Data records

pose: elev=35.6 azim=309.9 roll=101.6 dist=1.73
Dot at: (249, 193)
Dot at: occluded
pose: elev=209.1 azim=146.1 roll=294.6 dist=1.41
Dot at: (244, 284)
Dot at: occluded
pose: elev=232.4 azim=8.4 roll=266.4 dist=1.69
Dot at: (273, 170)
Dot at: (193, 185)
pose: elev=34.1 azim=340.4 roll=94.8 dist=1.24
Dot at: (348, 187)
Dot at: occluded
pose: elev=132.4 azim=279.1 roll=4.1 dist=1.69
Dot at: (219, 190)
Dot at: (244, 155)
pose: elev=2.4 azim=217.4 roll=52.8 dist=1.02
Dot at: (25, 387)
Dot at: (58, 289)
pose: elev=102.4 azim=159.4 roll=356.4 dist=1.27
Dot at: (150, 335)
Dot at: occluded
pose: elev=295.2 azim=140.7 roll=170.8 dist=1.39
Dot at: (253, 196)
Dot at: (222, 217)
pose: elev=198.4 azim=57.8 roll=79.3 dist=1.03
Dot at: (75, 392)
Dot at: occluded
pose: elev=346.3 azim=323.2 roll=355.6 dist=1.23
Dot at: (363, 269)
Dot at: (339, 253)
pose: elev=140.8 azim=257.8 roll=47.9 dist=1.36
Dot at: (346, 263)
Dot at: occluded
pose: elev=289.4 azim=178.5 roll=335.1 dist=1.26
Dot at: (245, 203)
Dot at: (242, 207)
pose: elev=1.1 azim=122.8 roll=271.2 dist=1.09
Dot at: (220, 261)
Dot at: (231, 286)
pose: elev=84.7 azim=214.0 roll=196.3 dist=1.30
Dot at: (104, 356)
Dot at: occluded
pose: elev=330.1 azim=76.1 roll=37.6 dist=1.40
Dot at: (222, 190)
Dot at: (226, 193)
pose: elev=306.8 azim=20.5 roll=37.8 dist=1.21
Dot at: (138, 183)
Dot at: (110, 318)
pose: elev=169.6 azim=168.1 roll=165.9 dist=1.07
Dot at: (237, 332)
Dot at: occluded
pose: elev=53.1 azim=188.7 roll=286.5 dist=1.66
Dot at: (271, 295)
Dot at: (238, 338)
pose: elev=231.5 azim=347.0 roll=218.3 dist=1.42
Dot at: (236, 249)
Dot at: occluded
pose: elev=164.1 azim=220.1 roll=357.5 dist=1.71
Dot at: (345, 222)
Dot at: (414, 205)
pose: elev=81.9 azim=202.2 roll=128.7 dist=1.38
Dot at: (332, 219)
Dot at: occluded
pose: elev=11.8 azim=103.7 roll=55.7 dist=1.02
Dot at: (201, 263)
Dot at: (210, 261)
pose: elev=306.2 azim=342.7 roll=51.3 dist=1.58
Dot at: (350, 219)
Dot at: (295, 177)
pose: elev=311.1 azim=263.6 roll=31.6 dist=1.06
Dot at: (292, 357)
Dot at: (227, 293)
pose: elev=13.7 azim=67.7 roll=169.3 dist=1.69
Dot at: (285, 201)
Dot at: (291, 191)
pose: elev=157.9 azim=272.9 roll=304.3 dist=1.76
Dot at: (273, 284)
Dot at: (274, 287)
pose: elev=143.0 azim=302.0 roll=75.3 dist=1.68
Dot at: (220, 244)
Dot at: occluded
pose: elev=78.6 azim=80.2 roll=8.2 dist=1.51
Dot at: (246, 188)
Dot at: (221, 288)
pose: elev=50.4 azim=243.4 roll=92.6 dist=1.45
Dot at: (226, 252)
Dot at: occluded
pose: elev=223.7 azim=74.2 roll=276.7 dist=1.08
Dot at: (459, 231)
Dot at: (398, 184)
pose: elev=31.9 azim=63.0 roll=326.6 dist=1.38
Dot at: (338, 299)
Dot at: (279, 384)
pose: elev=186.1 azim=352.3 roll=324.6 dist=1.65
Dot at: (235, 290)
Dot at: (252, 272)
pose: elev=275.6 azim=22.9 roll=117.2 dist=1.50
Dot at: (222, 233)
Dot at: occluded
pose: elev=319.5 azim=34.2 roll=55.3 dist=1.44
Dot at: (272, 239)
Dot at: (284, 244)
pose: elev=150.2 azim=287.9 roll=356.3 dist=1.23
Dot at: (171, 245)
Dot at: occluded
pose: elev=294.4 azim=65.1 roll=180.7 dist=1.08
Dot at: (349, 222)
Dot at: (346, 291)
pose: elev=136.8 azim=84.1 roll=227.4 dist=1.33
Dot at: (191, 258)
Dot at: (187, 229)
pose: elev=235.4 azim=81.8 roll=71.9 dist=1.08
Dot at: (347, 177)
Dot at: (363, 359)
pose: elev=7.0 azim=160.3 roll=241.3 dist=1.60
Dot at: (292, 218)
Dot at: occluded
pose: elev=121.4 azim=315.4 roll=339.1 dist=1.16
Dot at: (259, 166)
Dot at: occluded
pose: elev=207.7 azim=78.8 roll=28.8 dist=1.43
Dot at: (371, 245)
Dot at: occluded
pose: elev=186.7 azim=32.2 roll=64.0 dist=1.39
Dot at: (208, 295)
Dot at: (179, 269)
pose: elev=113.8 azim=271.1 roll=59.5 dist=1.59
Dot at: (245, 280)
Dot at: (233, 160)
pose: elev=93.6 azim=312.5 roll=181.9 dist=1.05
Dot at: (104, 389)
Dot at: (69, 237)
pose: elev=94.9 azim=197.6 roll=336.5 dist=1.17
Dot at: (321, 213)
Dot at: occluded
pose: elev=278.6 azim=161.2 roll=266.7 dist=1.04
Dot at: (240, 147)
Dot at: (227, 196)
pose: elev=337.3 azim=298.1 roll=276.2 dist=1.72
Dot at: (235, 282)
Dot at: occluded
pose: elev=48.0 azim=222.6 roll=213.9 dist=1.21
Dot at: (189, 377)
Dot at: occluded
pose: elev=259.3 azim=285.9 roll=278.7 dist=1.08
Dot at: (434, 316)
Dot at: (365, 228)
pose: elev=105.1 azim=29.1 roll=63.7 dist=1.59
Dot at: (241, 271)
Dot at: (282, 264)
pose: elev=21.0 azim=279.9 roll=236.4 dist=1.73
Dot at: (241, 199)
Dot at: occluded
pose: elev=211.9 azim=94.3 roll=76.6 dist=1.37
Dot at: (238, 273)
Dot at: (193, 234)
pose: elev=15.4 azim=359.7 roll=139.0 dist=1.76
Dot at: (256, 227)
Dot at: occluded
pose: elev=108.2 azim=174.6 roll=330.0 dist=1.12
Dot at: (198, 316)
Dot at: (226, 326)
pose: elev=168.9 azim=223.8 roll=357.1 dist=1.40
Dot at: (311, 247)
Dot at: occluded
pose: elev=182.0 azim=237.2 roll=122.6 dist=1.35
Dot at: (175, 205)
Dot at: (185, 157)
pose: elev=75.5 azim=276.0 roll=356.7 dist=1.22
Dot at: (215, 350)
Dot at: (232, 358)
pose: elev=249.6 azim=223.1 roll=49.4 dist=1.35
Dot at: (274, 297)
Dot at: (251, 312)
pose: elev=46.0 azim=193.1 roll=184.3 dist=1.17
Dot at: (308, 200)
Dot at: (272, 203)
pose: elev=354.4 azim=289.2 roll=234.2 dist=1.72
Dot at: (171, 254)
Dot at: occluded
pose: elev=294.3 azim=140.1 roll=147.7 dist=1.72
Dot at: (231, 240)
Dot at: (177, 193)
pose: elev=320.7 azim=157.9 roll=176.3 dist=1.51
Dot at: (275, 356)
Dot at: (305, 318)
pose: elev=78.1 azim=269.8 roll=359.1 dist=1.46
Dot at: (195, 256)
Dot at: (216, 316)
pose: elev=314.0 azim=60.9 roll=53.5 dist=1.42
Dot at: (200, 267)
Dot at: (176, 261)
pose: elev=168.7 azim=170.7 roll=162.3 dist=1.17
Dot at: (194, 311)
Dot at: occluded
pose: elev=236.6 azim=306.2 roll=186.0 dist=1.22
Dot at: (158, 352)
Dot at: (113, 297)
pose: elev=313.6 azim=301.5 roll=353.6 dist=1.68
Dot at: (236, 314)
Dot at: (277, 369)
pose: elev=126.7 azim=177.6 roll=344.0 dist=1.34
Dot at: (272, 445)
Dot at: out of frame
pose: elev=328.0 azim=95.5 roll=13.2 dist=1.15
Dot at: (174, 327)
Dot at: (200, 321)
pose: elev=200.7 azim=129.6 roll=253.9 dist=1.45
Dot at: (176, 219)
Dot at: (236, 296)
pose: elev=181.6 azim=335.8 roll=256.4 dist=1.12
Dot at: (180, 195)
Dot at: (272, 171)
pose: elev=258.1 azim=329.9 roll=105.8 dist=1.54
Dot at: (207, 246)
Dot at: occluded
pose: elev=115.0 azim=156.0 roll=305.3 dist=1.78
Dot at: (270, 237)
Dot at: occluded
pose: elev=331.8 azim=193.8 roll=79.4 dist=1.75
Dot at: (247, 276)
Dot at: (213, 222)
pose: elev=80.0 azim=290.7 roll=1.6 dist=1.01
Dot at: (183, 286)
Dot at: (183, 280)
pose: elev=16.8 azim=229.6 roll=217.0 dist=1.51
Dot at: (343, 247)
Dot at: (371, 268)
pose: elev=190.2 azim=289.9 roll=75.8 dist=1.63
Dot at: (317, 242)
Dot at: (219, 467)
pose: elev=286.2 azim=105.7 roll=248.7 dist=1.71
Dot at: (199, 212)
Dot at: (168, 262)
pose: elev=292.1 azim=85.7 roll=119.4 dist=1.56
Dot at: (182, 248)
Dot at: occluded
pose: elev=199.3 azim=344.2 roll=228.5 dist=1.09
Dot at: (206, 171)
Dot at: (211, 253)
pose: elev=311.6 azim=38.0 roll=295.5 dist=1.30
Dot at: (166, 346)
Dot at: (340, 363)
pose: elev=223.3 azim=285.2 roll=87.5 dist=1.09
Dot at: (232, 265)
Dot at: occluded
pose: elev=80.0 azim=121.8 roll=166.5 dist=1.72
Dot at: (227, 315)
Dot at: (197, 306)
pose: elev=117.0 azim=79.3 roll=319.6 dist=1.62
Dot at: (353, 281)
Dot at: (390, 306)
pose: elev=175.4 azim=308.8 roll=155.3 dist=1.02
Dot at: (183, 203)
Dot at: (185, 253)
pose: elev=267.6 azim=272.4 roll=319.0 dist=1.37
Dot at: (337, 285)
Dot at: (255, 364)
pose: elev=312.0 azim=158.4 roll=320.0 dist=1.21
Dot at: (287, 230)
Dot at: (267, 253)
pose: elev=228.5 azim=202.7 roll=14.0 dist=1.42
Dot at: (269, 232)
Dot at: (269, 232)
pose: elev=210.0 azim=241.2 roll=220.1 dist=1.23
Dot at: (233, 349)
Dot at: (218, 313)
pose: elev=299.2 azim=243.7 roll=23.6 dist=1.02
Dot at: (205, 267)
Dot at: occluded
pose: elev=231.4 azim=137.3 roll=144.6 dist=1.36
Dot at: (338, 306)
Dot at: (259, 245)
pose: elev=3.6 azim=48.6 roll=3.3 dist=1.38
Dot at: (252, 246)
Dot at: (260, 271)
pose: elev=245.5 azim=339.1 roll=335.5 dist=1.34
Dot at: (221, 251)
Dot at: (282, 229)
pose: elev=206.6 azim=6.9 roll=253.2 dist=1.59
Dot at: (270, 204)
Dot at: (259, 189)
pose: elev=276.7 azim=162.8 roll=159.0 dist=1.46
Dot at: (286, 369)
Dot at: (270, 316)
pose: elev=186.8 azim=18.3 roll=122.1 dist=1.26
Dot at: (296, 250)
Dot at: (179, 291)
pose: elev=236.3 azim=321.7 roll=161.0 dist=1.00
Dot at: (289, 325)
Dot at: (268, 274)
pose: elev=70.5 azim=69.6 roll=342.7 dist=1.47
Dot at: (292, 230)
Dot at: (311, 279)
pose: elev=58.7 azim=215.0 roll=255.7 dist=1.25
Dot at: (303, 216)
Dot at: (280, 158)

:: Task directions ::
Copy the data above word for word, starting at the line containing "pose: elev=258.1 azim=329.9" and ending with the line containing "Dot at: (185, 253)", with both of those lines included.

:: Exercise output ::
pose: elev=258.1 azim=329.9 roll=105.8 dist=1.54
Dot at: (207, 246)
Dot at: occluded
pose: elev=115.0 azim=156.0 roll=305.3 dist=1.78
Dot at: (270, 237)
Dot at: occluded
pose: elev=331.8 azim=193.8 roll=79.4 dist=1.75
Dot at: (247, 276)
Dot at: (213, 222)
pose: elev=80.0 azim=290.7 roll=1.6 dist=1.01
Dot at: (183, 286)
Dot at: (183, 280)
pose: elev=16.8 azim=229.6 roll=217.0 dist=1.51
Dot at: (343, 247)
Dot at: (371, 268)
pose: elev=190.2 azim=289.9 roll=75.8 dist=1.63
Dot at: (317, 242)
Dot at: (219, 467)
pose: elev=286.2 azim=105.7 roll=248.7 dist=1.71
Dot at: (199, 212)
Dot at: (168, 262)
pose: elev=292.1 azim=85.7 roll=119.4 dist=1.56
Dot at: (182, 248)
Dot at: occluded
pose: elev=199.3 azim=344.2 roll=228.5 dist=1.09
Dot at: (206, 171)
Dot at: (211, 253)
pose: elev=311.6 azim=38.0 roll=295.5 dist=1.30
Dot at: (166, 346)
Dot at: (340, 363)
pose: elev=223.3 azim=285.2 roll=87.5 dist=1.09
Dot at: (232, 265)
Dot at: occluded
pose: elev=80.0 azim=121.8 roll=166.5 dist=1.72
Dot at: (227, 315)
Dot at: (197, 306)
pose: elev=117.0 azim=79.3 roll=319.6 dist=1.62
Dot at: (353, 281)
Dot at: (390, 306)
pose: elev=175.4 azim=308.8 roll=155.3 dist=1.02
Dot at: (183, 203)
Dot at: (185, 253)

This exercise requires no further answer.